SEWARD – Billy Blackjack Johnson wasn’t 2 years old when his mother, a Nome woman stricken with tuberculosis, placed him in the Jesse Lee Home.

It was 1926, and the towering, three-story orphanage on a hillside overlooking Seward had just opened. Already, children were teeming within its tan, stuccoed walls Most of them were Alaska Natives from villages racked by waves of epidemics such as TB and influenza.

More than 100 youngsters packed its open dorm rooms, scrambling out of bed when the 7 a.m. breakfast bell rang, ushered by harried young matrons who were outnumbered 10 to 1.

“They gave us a home, they gave us food, they gave us a warm bed, and they taught us religion, and we should never forget that,” said Johnson, 77.

But how the Jesse Lee Home will be remembered has been the subject of speculation since it closed in 1965. Would=be developers have come and gone while the home – once an imposing and attractive Tudor-style mansion – molders.
Recently, the orphanage where John “Benny” Benson Jr. designed the Alaska flag and where it was first raised in 1927 has become the subject of legislation making its way through the House.

Rep. Ken Lancaster (R-Soldotna), who visited the school in its latter days, has introduced House Bill 96, asking the state Division of Parks to figure out how the state might develop and manager the property. The bill calls for spending $65,000 for an architect to analyze the abandoned orphanage.

Two of the three buildings still stand: the boys’ dorm known as Jewel Guard Hall and a 1936 dining hall and heating plant dubbed the Balto Building, after the lead dog from the famous 1926 serum run to Nome.

A statue of Balto once adorned a monument in front of the building but long ago disappeared.

The mansion, listed in the National Register of Historic Places in 1995, makes a striking first impression. But closer inspection reveals damage from age, abuse and neglect.

The home has attracted vandals armed with spray paint and liquor. Water pours in rivulets through holes in its wood-shingled roof and has warped the rotting floorboards three stories below. Stairways have collapsed. Insulation, possibly containing asbestos, drapes over rusting pipes in the basement.

In the early 1970s the hallways and dorm rooms were stripped over everything of value – windows, bathroom fixtures – leaving nothing but exposed wooden beams.

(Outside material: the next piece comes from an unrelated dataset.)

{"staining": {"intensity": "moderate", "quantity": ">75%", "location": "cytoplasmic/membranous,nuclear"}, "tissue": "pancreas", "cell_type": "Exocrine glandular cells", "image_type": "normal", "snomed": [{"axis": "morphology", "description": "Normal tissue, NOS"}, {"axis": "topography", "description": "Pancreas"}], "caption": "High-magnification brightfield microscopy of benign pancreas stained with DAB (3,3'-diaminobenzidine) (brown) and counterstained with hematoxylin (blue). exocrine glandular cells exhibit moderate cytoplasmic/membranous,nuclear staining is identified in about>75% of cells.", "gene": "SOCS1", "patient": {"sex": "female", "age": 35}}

“It’s a slasher palace now. You could make a great horror movies here,” said Tim Sczawinski, a member of Seward’s historic preservation commission.

He wandered through its hallways recently, pointing out dorm rooms, house-parent apartentms, the curving ceiling of the scissor-trussed chapel and an airy gymnasium that rises to the attic rafters.

“I’d like to see part of it restored.” He said.

“I’ve seen 8,000-year-old Egyptian boats hauled back to the United States for preservation, and they were in a…lot worse shape than this place,” said Sczawinski, who describes himself as a “rabid historic preservationist.”

But is the old orphanage worth saving? Could part of it be restored as a museum? Should it be razed to the 2.6-acred lot with a vista of Resurrection Bay can be sold to developers or should It be turned into a state park?

City officials say Seward doesn’t have the money to address those questions, even though circumstances are forcing the city’s hand.

The city is wrapping up foreclosure on the property after the home’s former owner, Frank Irick of Anchorage, failed to make utility payments. The city council recently approved spending $50,000 to board up windows and erect a fence to keep people out.

“The private sector has given up on its ability to salvage the place, now it has become a public issue,” said city manager Scott Janke.

Janke said the statewide historic significance of the Jesse Lee Home begs for state oversight.

Besides its role in birthing the Alaska flag and accepting children orphaned by epidemics, the home also was converted, briefly, into barracks for US officers during World War II.

But the violent 1964 Good Friday earthquake may be most responsible for the home’s fate. The Methodist Church, which established it in 1925, abandoned it the year after it was damaged by the quake. It has been empty since.

“The deterioration is kind of growing exponentially now,” Janke said. “It’s been standing so long, vacant and open to the elements; that we need to make something happen. Something needs to be done before there’s no opportunity to salvage any of it.”

Johnson remembers Benny Benson as a kind, older boy who looked out for him. He has spent the last dcade working to reserve the old buildings where he grew up.

He wrote a 1991 book about his childhood at the Jesse Lee Home, “Shelter From the Storm,” and tried to assemble a nonprofit group to pay for the orphanage’s restoration. He said he has stacks of historic photos of the facility and its staff and still is willing to help out.

“I would volunteer my help at no cost to restore it,” he said via telephone form his home in rural North Carolina. “I would give my guidance and advise anytime they want me to come up there.